SANDRA M STANWAY
Brooks Bulletin
Royal Helium and its subsidiaries Royal Helium Exploration and Imperial Helium were granted an extension to file a proposal to restructure the company and address financial challenges as it works through its bankruptcy protection.
Last week an Ontario court granted the application to, among other things, extend the proposal to April 2 and to approve borrowing of up to US$1.5 million to finance the working capital requirements including $30,000 to regulatory consultant, $170,000 to the Saskatchewan ministry of energy and resources and $50,000 to the engineering design firm.”.
The filing also includes a stay of proceedings in favour of the company, allowing them to work with their proposal trustee Doane Grant Thornton to streamline operations and conduct a court-supervised sales process.
In January Royal Helium, et al filed for bankruptcy protection under Canada’s Bankruptcy and Insolvency Act.
According to court documents the three companies combined owe nearly $59 million including $62,270.98 to Brooks and area businesses and individuals, $19 million to the Business Development Bank of Canada (BDC) and the Canadian Western Bank.
Alberta’s ministry of agriculture is owed $69,831.15 and the provincial ministry of finance is owed $170,387.73.

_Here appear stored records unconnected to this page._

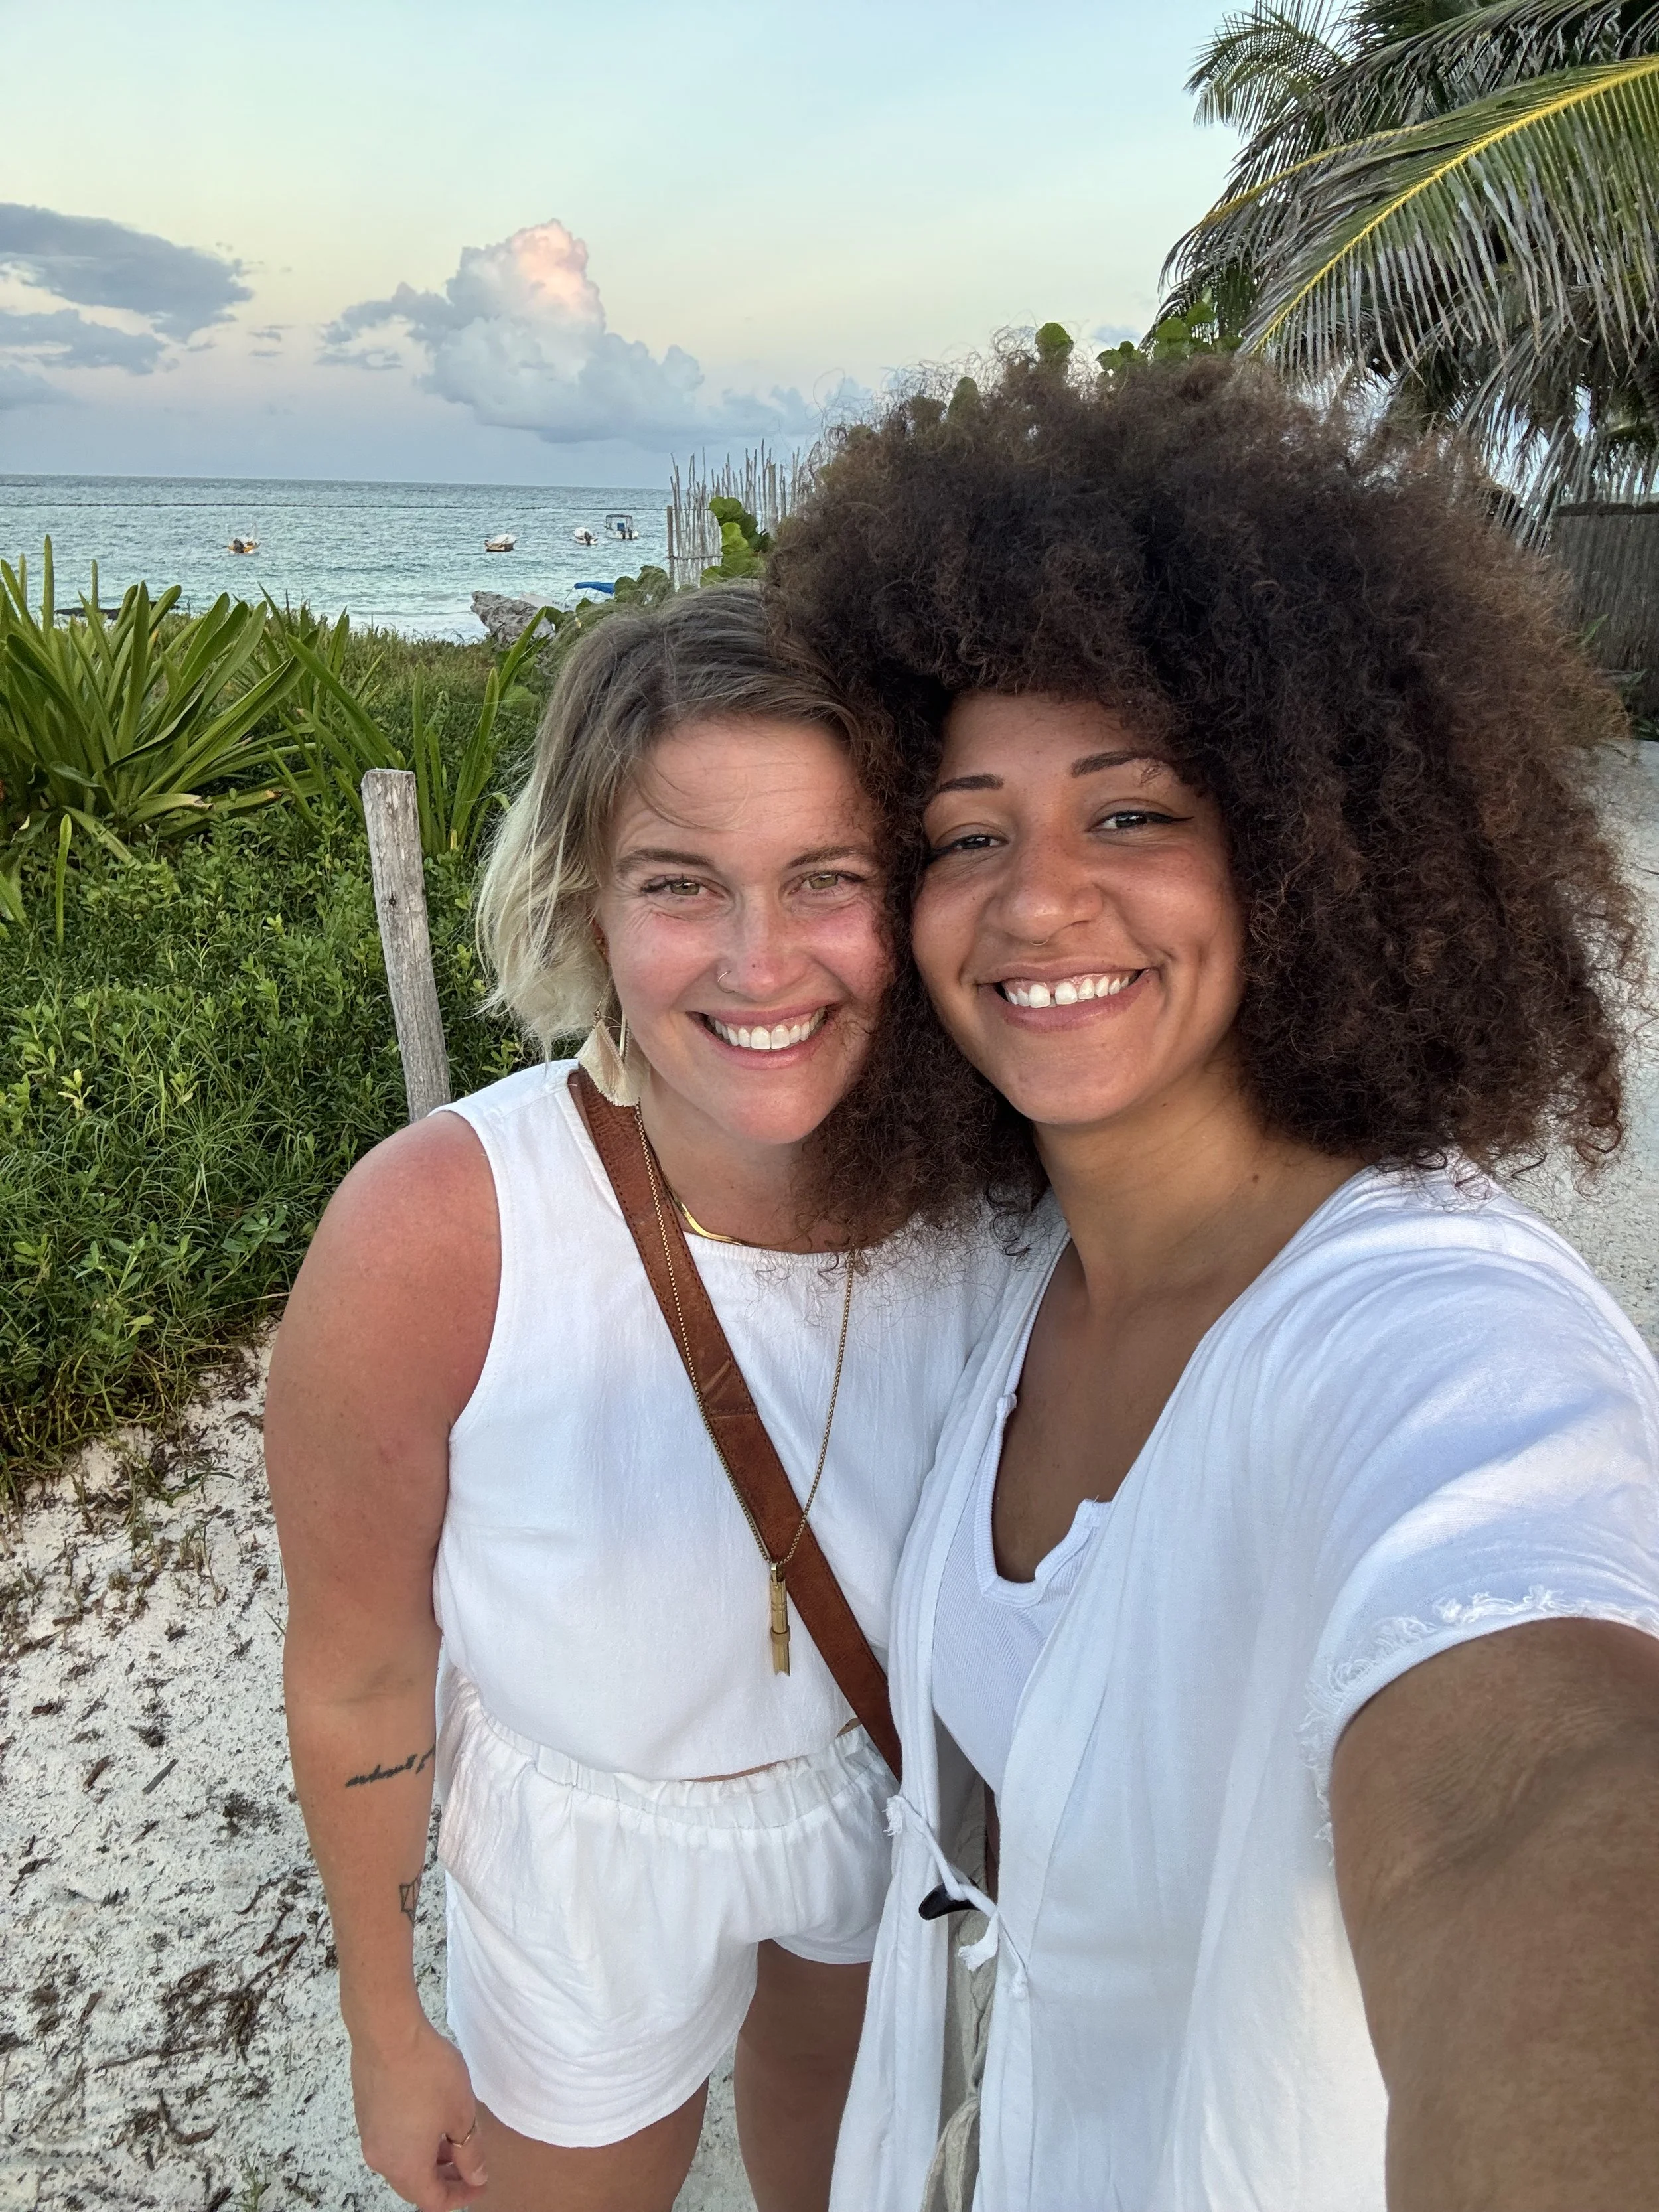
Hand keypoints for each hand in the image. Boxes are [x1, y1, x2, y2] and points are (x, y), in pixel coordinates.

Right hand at [350, 2012, 487, 2209]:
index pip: (434, 2201)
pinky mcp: (364, 2114)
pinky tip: (429, 2118)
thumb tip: (475, 2177)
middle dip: (444, 2180)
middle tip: (469, 2164)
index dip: (460, 2197)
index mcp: (407, 2168)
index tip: (480, 2184)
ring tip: (453, 2138)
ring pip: (402, 2163)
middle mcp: (382, 2160)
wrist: (387, 2033)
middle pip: (415, 2185)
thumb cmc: (428, 2074)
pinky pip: (391, 2141)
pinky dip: (412, 2142)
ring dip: (429, 2159)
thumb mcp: (461, 2114)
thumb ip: (471, 2152)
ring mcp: (369, 2136)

An unidentified person who is familiar with the situation told The Bulletin he is owed nearly $40,000.
“If I get a nickel of the money it would be a bonus at this point.”

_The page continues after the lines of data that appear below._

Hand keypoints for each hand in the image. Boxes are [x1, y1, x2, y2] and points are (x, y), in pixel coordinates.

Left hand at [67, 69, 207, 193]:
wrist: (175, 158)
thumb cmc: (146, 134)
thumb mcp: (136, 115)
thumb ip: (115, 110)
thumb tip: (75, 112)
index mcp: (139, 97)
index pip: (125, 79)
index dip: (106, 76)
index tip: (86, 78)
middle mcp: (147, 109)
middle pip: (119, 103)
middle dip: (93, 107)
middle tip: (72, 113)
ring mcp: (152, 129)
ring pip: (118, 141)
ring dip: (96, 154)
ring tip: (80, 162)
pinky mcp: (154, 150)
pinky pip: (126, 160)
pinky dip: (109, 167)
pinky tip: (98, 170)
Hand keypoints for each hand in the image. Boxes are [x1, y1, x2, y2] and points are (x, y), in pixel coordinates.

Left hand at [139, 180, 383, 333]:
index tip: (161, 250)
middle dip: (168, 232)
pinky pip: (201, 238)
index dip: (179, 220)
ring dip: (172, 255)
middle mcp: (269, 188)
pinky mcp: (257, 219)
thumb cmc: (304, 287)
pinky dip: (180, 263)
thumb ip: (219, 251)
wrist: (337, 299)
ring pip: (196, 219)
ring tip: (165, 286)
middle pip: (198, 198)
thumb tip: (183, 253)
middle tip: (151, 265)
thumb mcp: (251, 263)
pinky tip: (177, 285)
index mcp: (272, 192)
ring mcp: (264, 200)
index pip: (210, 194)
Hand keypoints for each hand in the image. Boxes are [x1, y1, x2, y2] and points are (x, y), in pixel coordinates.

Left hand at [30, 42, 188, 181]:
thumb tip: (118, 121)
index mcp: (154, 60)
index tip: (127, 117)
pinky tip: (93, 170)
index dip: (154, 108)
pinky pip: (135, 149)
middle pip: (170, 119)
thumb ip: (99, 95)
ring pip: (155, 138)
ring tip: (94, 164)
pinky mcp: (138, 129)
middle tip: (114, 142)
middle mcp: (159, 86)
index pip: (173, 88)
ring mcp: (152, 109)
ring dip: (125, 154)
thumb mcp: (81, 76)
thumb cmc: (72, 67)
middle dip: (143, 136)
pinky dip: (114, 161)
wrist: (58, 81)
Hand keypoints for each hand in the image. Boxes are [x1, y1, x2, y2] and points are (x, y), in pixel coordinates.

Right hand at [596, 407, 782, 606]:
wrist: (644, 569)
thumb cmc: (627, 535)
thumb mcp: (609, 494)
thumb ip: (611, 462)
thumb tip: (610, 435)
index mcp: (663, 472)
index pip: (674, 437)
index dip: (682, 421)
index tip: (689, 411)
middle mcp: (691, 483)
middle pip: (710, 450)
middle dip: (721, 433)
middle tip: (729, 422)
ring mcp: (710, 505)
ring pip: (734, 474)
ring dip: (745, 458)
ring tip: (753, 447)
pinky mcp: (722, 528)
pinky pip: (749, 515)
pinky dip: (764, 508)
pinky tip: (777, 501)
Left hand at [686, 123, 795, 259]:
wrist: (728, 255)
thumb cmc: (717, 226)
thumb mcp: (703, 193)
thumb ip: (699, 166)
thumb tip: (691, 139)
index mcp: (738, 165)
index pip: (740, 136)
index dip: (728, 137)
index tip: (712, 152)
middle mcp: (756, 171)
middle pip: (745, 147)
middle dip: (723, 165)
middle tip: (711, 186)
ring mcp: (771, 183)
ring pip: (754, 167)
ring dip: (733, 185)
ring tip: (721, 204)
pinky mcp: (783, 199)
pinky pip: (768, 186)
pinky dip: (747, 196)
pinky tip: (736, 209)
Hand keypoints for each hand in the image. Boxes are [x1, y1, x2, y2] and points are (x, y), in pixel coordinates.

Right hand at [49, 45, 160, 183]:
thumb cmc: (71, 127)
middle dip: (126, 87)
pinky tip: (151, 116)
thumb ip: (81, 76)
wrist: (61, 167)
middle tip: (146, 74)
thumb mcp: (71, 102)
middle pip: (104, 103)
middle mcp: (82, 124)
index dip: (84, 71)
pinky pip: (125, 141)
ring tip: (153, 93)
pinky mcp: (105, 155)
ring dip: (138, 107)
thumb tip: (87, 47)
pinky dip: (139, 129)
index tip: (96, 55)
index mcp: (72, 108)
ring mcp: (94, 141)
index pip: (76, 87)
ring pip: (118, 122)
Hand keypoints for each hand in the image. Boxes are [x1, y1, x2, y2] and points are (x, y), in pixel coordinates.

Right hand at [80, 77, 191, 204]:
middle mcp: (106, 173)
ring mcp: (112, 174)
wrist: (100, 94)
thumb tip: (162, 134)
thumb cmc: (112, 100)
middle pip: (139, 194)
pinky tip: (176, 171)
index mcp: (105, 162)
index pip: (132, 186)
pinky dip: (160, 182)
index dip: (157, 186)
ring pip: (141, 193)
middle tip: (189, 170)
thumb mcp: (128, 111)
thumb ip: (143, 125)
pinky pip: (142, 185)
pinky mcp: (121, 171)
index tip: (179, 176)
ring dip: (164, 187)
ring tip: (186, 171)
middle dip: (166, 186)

During the stay no proceedings can begin or continue against any of the directors or officers as the companies have some “necessary breathing room to execute upon a value-maximizing sale or recapitalization transaction for the benefit of the Applicants’ stakeholder,” states a court filing.
The company, which is based in Saskatoon, opened the Royal Helium plant in Steveville in December 2023 and operations were paused in September 2024 due to the expanding liquidity crisis arising from the commissioning challenges, CEO David Young said in his court affidavit.
Young said the major contributing factor to the liquidity crisis is the failed commissioning of the Steveville facility.
He noted that there was “significant and sustained” negative cash flow driven by direct and indirect contractor costs associated with commissioning the state-of-the-art helium purification facility.
Young, who took over as president in January 2024, terminated external contracts to avoid incurring further costs.
He stated that the facility was fabricated by a third party company who offered to commission the site at the cost of $2.7 million.
However, the senior leaders at the time believed they could commission it faster and more economically using their own employees and contractors.
“This turned out not to be the case,” he said.
The commissioning was “rife with challenges” and there were sustained excess costs and labour expenses as they tried to bring the facility’s performance up to a stable level.
In 2024, the facility produced 18 trailers of helium, achieving revenues of $2.3 million, however the cost of operating the plant vastly exceeded its revenues.
Adding to their problems, in December 2024 “millions of dollars” of equipment was stolen from the facility which eliminated Royal Helium, et al any chance to restructure the company.
“This assured that the facility could not be re-commissioned without significant cost and delay. As a result, with the liquidity constraints faced by the Applicants, plans to recommence operations at the Steveville Facility were no longer possible in the near term.”